▶ [ABOUT THIS EXERCISE]:
Restate the entries word for word, omitting nothing.

Records from a data collection:
------------------------------------------------------------

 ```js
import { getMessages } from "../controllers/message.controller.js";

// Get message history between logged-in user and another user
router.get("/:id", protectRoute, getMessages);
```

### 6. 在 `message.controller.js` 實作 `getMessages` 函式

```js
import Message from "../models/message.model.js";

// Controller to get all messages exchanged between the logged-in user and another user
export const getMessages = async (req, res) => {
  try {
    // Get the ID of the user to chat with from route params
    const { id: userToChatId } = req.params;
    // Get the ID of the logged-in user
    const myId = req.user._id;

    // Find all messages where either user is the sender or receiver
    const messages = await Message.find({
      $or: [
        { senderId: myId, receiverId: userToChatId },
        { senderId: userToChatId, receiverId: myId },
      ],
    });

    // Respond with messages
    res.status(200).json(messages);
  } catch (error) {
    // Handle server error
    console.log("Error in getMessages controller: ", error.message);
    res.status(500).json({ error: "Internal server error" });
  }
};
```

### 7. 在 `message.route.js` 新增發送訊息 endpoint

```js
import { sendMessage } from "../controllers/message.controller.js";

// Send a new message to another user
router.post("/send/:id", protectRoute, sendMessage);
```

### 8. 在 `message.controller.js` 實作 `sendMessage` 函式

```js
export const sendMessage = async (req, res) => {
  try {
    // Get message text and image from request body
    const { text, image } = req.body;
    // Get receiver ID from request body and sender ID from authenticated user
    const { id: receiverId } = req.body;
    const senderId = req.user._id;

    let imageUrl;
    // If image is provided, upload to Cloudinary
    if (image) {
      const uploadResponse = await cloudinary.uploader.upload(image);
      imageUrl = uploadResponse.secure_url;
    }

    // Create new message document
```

------------------------------------------------------------

▶ [THE COMPLETED TASK]:
 ```js
import { getMessages } from "../controllers/message.controller.js";

// Get message history between logged-in user and another user
router.get("/:id", protectRoute, getMessages);
```

### 6. 在 `message.controller.js` 實作 `getMessages` 函式

```js
import Message from "../models/message.model.js";

// Controller to get all messages exchanged between the logged-in user and another user
export const getMessages = async (req, res) => {
  try {
    // Get the ID of the user to chat with from route params
    const { id: userToChatId } = req.params;
    // Get the ID of the logged-in user
    const myId = req.user._id;

    // Find all messages where either user is the sender or receiver
    const messages = await Message.find({
      $or: [
        { senderId: myId, receiverId: userToChatId },
        { senderId: userToChatId, receiverId: myId },
      ],
    });

    // Respond with messages
    res.status(200).json(messages);
  } catch (error) {
    // Handle server error
    console.log("Error in getMessages controller: ", error.message);
    res.status(500).json({ error: "Internal server error" });
  }
};
```

### 7. 在 `message.route.js` 新增發送訊息 endpoint

```js
import { sendMessage } from "../controllers/message.controller.js";

// Send a new message to another user
router.post("/send/:id", protectRoute, sendMessage);
```

### 8. 在 `message.controller.js` 實作 `sendMessage` 函式

```js
export const sendMessage = async (req, res) => {
  try {
    // Get message text and image from request body
    const { text, image } = req.body;
    // Get receiver ID from request body and sender ID from authenticated user
    const { id: receiverId } = req.body;
    const senderId = req.user._id;

    let imageUrl;
    // If image is provided, upload to Cloudinary
    if (image) {
      const uploadResponse = await cloudinary.uploader.upload(image);
      imageUrl = uploadResponse.secure_url;
    }

    // Create new message document
```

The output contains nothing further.